Listening and empathy are not panaceas. Not even close. But they are crucial ingredients in moving away from the toxic politics of resentment. Listening to the stories of visceral environmental suffering, like that of chemical worker Lee Sherman, might help environmentalists better understand the complexity of whom and what they seem to be fighting. Advocacy that relies solely on the collection and dissemination of more and better facts is clearly insufficient. What Cramer and Hochschild offer us are particularly rich portrayals of people’s emotional worlds—not just their local environmental knowledge—and how this shapes their engagement in politics. A large part of what’s required for environmental change is engaging people at the level of emotions, meaning, and deep stories of identity and place.

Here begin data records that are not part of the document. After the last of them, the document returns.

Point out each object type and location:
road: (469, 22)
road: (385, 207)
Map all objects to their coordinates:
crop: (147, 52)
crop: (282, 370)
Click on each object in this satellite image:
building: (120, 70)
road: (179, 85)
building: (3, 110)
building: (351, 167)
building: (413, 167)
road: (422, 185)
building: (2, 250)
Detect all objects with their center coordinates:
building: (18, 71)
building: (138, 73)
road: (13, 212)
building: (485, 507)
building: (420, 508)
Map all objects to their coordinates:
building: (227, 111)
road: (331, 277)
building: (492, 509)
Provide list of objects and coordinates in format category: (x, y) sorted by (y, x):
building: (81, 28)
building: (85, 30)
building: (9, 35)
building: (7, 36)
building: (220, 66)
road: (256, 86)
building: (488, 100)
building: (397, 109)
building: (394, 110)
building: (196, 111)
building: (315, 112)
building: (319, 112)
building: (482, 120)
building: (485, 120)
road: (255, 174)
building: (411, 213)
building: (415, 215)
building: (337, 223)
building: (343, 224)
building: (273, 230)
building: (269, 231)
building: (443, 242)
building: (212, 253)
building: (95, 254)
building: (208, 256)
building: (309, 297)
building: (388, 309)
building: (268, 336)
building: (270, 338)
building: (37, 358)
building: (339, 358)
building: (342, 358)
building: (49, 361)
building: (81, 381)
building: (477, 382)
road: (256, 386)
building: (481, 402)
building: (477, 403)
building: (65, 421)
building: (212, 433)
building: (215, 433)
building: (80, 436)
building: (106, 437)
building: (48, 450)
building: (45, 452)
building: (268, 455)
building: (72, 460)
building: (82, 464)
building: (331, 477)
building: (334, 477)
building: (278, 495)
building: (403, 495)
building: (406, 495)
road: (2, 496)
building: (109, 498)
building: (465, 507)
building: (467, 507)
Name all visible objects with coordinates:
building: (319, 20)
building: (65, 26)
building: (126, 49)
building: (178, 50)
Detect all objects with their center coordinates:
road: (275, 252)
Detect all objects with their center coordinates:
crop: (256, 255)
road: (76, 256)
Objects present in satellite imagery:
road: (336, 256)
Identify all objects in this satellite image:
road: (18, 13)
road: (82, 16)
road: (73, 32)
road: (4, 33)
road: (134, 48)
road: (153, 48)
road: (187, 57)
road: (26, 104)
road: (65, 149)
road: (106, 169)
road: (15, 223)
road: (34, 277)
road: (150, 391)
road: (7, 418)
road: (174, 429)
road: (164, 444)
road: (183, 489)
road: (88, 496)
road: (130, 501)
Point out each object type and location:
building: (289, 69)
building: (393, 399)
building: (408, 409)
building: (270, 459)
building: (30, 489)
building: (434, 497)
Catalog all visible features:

Andy Davey is a Ph.D. student in the Geography Department at the University of Wisconsin-Madison. He is currently studying how and why different models of environmental ethics and education, such as Catholic stewardship, evangelical creation care, and secular environmentalism have developed at American liberal arts colleges. He is also working with community groups in the city of Madison to help facilitate place-based storytelling about food, gardening, and racial justice. ContactWebsite

Eric Nost is a Ph.D. student in the Geography Department at University of Wisconsin-Madison. His research describes how technology—from interactive webmaps to sediment diversions and environmental modeling tools—shapes how regulators, non-profit conservationist groups, and the private sector design and evaluate ecological restoration and climate adaptation projects. He is currently looking at efforts to plan coastal restoration in Louisiana following decades of land loss. Contact.

14 Responses

  1. Annis Pratt says:

    Dear Andy and Eric: a stunning, useful article. Have you heard of Groundwork (www.groundworkcenter.org) in Traverse City, MI that used to be the Michigan Land Use Institute? They do good work mediating between rural folk and urban environmentalists.
    Annis Pratt

  2. Andy Davey says:

    Annis,

    Thanks for your kind words about our essay. I had not heard of Groundwork but look forward to learning more about their work — thanks for the recommendation.

    Andy

  3. Chris Conz says:

    Thank you for a thoughtful review essay and I look forward to looking at these two books. The parallels between the foundations of rural identities and politics discussed here, and those in other parts of the world are striking. In my own work on rural Lesotho (southern Africa), I have found that in both past and present contexts people interacted with conservation policies in ways that depended as much on who implemented the policy as on what the underlying policy was. In other words, if the local chief who enforced grazing regulations was well respected, then the policy (whether or not based on appropriate knowledge) had a fair chance of “success.” So, in conjunction with environmental experiences, people’s identities are bound up in many layers of allegiances, be it to a hereditary local chief or a populist governor like Scott Walker.